• What is being asked:
Reproduce the entries exactly. Omit none of them.

── Source material

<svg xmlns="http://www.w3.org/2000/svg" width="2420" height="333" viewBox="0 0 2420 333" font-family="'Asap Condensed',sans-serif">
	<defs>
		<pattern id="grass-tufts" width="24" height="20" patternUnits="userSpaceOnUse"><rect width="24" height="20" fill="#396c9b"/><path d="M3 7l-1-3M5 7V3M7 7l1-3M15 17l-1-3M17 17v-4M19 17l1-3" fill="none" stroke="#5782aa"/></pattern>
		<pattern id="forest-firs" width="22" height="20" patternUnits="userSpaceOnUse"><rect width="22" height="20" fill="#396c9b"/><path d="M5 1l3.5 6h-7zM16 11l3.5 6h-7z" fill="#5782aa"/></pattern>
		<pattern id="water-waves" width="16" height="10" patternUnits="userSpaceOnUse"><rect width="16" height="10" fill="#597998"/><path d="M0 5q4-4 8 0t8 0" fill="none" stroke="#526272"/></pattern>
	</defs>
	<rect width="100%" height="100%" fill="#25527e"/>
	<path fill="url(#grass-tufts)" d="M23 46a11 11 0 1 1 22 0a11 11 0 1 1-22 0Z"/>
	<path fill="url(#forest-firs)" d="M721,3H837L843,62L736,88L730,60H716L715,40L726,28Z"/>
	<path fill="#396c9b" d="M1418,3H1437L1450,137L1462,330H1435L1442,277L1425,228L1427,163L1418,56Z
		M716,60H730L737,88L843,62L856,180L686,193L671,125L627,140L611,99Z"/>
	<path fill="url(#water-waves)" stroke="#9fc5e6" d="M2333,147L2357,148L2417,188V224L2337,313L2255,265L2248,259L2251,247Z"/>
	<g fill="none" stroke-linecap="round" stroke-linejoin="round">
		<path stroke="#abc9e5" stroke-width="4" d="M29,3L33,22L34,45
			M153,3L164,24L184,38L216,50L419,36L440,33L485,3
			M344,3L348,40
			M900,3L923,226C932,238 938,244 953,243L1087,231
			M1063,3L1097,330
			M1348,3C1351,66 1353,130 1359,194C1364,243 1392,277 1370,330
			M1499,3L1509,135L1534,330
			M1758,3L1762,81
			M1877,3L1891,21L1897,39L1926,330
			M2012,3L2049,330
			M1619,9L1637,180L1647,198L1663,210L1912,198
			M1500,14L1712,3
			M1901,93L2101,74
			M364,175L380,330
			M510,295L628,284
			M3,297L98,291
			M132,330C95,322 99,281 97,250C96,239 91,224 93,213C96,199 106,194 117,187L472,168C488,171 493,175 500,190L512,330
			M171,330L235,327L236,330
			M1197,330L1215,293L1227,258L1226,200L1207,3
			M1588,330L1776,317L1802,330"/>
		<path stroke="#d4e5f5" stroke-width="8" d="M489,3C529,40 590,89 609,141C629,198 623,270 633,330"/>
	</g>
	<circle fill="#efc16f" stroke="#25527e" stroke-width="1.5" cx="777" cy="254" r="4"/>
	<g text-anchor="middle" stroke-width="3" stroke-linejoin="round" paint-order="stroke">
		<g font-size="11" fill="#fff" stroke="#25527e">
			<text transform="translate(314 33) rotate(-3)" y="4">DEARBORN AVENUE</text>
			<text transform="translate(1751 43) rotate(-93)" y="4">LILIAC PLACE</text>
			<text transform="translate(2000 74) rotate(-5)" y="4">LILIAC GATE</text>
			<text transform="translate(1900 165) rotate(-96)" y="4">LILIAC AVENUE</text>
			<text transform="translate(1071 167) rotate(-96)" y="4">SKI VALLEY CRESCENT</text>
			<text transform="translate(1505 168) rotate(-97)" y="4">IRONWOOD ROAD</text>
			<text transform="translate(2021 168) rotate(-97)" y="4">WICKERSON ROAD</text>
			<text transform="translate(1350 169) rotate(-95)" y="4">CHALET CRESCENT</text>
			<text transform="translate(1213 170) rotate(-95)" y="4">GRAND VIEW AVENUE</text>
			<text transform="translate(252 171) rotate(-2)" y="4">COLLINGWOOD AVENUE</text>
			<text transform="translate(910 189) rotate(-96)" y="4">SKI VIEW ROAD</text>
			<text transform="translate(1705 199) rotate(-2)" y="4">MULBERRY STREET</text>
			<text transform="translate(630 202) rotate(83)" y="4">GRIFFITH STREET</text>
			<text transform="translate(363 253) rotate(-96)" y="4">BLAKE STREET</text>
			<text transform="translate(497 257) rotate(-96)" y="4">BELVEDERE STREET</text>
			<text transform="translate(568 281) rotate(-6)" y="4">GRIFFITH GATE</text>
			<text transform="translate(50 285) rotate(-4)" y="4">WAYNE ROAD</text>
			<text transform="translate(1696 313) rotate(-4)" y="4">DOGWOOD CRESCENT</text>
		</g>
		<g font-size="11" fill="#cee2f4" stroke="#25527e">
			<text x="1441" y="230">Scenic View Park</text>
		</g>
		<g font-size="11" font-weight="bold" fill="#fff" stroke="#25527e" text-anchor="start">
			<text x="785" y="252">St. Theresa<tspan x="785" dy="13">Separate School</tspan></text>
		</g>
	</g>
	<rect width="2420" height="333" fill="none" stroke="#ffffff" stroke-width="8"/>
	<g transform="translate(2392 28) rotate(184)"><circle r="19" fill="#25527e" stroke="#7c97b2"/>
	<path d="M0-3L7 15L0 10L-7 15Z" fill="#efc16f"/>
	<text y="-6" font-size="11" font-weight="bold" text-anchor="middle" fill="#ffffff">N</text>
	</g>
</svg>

────

• Exercise output:
<svg xmlns="http://www.w3.org/2000/svg" width="2420" height="333" viewBox="0 0 2420 333" font-family="'Asap Condensed',sans-serif">
	<defs>
		<pattern id="grass-tufts" width="24" height="20" patternUnits="userSpaceOnUse"><rect width="24" height="20" fill="#396c9b"/><path d="M3 7l-1-3M5 7V3M7 7l1-3M15 17l-1-3M17 17v-4M19 17l1-3" fill="none" stroke="#5782aa"/></pattern>
		<pattern id="forest-firs" width="22" height="20" patternUnits="userSpaceOnUse"><rect width="22" height="20" fill="#396c9b"/><path d="M5 1l3.5 6h-7zM16 11l3.5 6h-7z" fill="#5782aa"/></pattern>
		<pattern id="water-waves" width="16" height="10" patternUnits="userSpaceOnUse"><rect width="16" height="10" fill="#597998"/><path d="M0 5q4-4 8 0t8 0" fill="none" stroke="#526272"/></pattern>
	</defs>
	<rect width="100%" height="100%" fill="#25527e"/>
	<path fill="url(#grass-tufts)" d="M23 46a11 11 0 1 1 22 0a11 11 0 1 1-22 0Z"/>
	<path fill="url(#forest-firs)" d="M721,3H837L843,62L736,88L730,60H716L715,40L726,28Z"/>
	<path fill="#396c9b" d="M1418,3H1437L1450,137L1462,330H1435L1442,277L1425,228L1427,163L1418,56Z
		M716,60H730L737,88L843,62L856,180L686,193L671,125L627,140L611,99Z"/>
	<path fill="url(#water-waves)" stroke="#9fc5e6" d="M2333,147L2357,148L2417,188V224L2337,313L2255,265L2248,259L2251,247Z"/>
	<g fill="none" stroke-linecap="round" stroke-linejoin="round">
		<path stroke="#abc9e5" stroke-width="4" d="M29,3L33,22L34,45
			M153,3L164,24L184,38L216,50L419,36L440,33L485,3
			M344,3L348,40
			M900,3L923,226C932,238 938,244 953,243L1087,231
			M1063,3L1097,330
			M1348,3C1351,66 1353,130 1359,194C1364,243 1392,277 1370,330
			M1499,3L1509,135L1534,330
			M1758,3L1762,81
			M1877,3L1891,21L1897,39L1926,330
			M2012,3L2049,330
			M1619,9L1637,180L1647,198L1663,210L1912,198
			M1500,14L1712,3
			M1901,93L2101,74
			M364,175L380,330
			M510,295L628,284
			M3,297L98,291
			M132,330C95,322 99,281 97,250C96,239 91,224 93,213C96,199 106,194 117,187L472,168C488,171 493,175 500,190L512,330
			M171,330L235,327L236,330
			M1197,330L1215,293L1227,258L1226,200L1207,3
			M1588,330L1776,317L1802,330"/>
		<path stroke="#d4e5f5" stroke-width="8" d="M489,3C529,40 590,89 609,141C629,198 623,270 633,330"/>
	</g>
	<circle fill="#efc16f" stroke="#25527e" stroke-width="1.5" cx="777" cy="254" r="4"/>
	<g text-anchor="middle" stroke-width="3" stroke-linejoin="round" paint-order="stroke">
		<g font-size="11" fill="#fff" stroke="#25527e">
			<text transform="translate(314 33) rotate(-3)" y="4">DEARBORN AVENUE</text>
			<text transform="translate(1751 43) rotate(-93)" y="4">LILIAC PLACE</text>
			<text transform="translate(2000 74) rotate(-5)" y="4">LILIAC GATE</text>
			<text transform="translate(1900 165) rotate(-96)" y="4">LILIAC AVENUE</text>
			<text transform="translate(1071 167) rotate(-96)" y="4">SKI VALLEY CRESCENT</text>
			<text transform="translate(1505 168) rotate(-97)" y="4">IRONWOOD ROAD</text>
			<text transform="translate(2021 168) rotate(-97)" y="4">WICKERSON ROAD</text>
			<text transform="translate(1350 169) rotate(-95)" y="4">CHALET CRESCENT</text>
			<text transform="translate(1213 170) rotate(-95)" y="4">GRAND VIEW AVENUE</text>
			<text transform="translate(252 171) rotate(-2)" y="4">COLLINGWOOD AVENUE</text>
			<text transform="translate(910 189) rotate(-96)" y="4">SKI VIEW ROAD</text>
			<text transform="translate(1705 199) rotate(-2)" y="4">MULBERRY STREET</text>
			<text transform="translate(630 202) rotate(83)" y="4">GRIFFITH STREET</text>
			<text transform="translate(363 253) rotate(-96)" y="4">BLAKE STREET</text>
			<text transform="translate(497 257) rotate(-96)" y="4">BELVEDERE STREET</text>
			<text transform="translate(568 281) rotate(-6)" y="4">GRIFFITH GATE</text>
			<text transform="translate(50 285) rotate(-4)" y="4">WAYNE ROAD</text>
			<text transform="translate(1696 313) rotate(-4)" y="4">DOGWOOD CRESCENT</text>
		</g>
		<g font-size="11" fill="#cee2f4" stroke="#25527e">
			<text x="1441" y="230">Scenic View Park</text>
		</g>
		<g font-size="11" font-weight="bold" fill="#fff" stroke="#25527e" text-anchor="start">
			<text x="785" y="252">St. Theresa<tspan x="785" dy="13">Separate School</tspan></text>
		</g>
	</g>
	<rect width="2420" height="333" fill="none" stroke="#ffffff" stroke-width="8"/>
	<g transform="translate(2392 28) rotate(184)"><circle r="19" fill="#25527e" stroke="#7c97b2"/>
	<path d="M0-3L7 15L0 10L-7 15Z" fill="#efc16f"/>
	<text y="-6" font-size="11" font-weight="bold" text-anchor="middle" fill="#ffffff">N</text>
	</g>
</svg>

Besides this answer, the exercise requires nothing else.